阪神・工藤 4連投で8セーブ目「少し疲れはあった」満塁ピンチも最少失点切り抜け
「阪神3-1巨人」(30日、甲子園球場)
阪神・工藤泰成投手は虎党の大歓声を一身に受けてマウンドでほえた。鬼気迫る表情で一球一球に魂を込めて腕を振る。プロ入り初となる4日連続4連投で8セーブ目を挙げ、クローザーの役目を果たした。
「少し疲れはあったんですけど、気持ちでいくしかないと思って投げました」
疲れも重圧も、気合で振り切った。3点リードの九回から登板。安打と四球で2死満塁の危機を招き、浦田に左前適時打を浴びた。160キロ台の直球で押し込みながらも、制御が効かない。「ピンチを招いてしまって気持ちの方が先走ってしまうところもあったんですけど冷静に投げました」。なお2死満塁で一打同点の場面となったが、最後は佐々木に4球連続変化球を投じて見逃し三振。剛と柔を巧みに駆使してひりつく試合を締めくくった。

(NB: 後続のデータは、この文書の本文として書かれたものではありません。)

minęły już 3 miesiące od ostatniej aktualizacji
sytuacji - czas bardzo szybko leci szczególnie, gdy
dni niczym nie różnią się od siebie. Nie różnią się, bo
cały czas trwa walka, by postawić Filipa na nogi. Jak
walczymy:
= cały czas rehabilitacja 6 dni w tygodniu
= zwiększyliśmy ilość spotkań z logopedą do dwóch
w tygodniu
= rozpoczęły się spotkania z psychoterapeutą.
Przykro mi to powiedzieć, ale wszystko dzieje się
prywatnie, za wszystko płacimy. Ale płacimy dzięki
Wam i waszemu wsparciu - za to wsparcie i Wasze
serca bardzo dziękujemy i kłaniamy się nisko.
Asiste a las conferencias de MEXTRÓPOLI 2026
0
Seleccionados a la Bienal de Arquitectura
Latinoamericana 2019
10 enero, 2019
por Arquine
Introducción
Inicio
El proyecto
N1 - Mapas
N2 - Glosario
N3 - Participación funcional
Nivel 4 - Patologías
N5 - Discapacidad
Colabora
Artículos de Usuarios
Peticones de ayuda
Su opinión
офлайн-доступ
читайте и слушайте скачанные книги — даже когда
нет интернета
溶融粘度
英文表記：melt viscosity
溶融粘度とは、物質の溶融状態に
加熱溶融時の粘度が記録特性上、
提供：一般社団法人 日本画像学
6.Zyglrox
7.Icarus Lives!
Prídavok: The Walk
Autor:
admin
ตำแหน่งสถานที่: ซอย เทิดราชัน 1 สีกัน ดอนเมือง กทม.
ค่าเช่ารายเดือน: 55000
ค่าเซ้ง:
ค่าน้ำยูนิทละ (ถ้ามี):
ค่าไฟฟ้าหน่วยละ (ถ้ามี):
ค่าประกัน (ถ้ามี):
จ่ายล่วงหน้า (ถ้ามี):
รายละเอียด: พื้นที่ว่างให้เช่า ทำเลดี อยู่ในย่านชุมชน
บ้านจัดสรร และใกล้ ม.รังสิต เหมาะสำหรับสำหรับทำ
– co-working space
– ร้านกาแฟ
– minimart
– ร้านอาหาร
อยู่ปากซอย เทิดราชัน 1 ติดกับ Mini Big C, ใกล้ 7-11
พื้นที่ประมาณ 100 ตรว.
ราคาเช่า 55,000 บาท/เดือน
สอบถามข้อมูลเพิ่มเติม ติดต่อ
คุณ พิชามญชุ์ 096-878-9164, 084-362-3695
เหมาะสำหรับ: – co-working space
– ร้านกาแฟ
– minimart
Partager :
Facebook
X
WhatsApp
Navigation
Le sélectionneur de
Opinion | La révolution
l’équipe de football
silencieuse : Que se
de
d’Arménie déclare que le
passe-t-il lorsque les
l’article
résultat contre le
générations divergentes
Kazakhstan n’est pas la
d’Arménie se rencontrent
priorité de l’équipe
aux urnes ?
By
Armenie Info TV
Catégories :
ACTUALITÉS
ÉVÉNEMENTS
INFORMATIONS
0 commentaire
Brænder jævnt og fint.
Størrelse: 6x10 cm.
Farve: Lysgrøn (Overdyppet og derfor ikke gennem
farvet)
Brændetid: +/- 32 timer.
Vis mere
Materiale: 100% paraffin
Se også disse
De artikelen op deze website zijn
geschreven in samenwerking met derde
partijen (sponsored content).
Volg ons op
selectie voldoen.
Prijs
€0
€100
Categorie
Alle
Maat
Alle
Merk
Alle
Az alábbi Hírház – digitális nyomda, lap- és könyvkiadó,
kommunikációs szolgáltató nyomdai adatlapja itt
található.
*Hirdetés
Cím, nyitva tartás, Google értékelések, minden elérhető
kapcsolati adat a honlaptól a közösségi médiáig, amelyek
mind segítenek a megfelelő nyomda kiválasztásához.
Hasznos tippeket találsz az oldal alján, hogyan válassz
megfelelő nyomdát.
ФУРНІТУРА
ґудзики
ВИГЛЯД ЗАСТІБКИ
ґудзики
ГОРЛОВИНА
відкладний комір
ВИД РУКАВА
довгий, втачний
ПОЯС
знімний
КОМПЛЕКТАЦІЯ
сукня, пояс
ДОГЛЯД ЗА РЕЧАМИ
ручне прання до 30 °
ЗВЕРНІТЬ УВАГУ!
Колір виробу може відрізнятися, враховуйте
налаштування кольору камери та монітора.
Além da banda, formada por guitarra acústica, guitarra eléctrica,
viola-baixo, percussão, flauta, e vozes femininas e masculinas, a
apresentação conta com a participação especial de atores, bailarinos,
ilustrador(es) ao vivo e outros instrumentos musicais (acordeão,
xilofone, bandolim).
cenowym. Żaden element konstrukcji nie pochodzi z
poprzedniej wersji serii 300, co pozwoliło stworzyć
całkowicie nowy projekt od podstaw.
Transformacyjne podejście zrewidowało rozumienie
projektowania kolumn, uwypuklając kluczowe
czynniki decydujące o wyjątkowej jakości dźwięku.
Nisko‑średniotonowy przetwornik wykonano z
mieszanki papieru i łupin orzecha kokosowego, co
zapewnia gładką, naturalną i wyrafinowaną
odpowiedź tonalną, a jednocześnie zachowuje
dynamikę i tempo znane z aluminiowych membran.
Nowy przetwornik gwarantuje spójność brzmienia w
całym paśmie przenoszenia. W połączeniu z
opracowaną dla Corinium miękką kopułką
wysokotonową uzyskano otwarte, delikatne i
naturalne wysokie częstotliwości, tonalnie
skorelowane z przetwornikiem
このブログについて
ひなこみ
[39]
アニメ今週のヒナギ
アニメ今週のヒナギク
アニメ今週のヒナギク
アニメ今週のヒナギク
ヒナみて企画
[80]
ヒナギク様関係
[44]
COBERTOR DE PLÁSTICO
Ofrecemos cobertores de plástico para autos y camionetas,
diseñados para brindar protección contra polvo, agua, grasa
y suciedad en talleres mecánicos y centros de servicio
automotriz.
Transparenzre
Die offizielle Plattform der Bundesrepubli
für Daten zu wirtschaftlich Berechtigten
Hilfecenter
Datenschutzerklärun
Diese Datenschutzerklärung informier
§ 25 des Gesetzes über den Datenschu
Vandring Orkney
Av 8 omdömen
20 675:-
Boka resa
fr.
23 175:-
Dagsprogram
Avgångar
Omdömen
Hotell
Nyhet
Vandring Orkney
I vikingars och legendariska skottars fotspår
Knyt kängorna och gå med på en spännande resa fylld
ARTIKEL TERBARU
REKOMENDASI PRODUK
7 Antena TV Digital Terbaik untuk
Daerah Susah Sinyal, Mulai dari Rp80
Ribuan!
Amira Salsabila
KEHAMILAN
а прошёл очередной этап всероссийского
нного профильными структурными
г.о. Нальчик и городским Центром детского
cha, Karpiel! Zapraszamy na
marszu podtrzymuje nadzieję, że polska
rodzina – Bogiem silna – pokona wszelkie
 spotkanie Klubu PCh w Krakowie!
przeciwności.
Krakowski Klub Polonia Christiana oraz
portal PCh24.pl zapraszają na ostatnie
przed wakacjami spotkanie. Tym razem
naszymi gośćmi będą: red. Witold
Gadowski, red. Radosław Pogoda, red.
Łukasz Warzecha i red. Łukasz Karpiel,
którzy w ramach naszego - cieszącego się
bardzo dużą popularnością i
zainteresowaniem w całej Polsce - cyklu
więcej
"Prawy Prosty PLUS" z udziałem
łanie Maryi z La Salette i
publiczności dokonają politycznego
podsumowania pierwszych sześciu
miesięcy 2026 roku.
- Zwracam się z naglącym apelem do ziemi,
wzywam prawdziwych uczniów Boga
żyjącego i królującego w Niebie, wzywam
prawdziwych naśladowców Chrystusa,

異様な雰囲気に包まれる勝利目前のマウンド。相手の士気は上がり、一打で流れが変わることも珍しくない。そんな場面にも動じないのが工藤のメンタル力。「そういう雰囲気とか相手の士気というのを自分に置き換えます」。責任も重圧も自らの捉え方次第。ポジティブなマインドで重役を板に付けた。
14戦ぶりの失点を喫するも、“炎の4連投”は間違いなくチームに勢いをもたらした。「マッスルストレートでしびれさせます!」とお立ち台で叫んだ工藤。頼もしいオーラを漂わせる逆三角形のその背中で、チームを連覇へとけん引していく。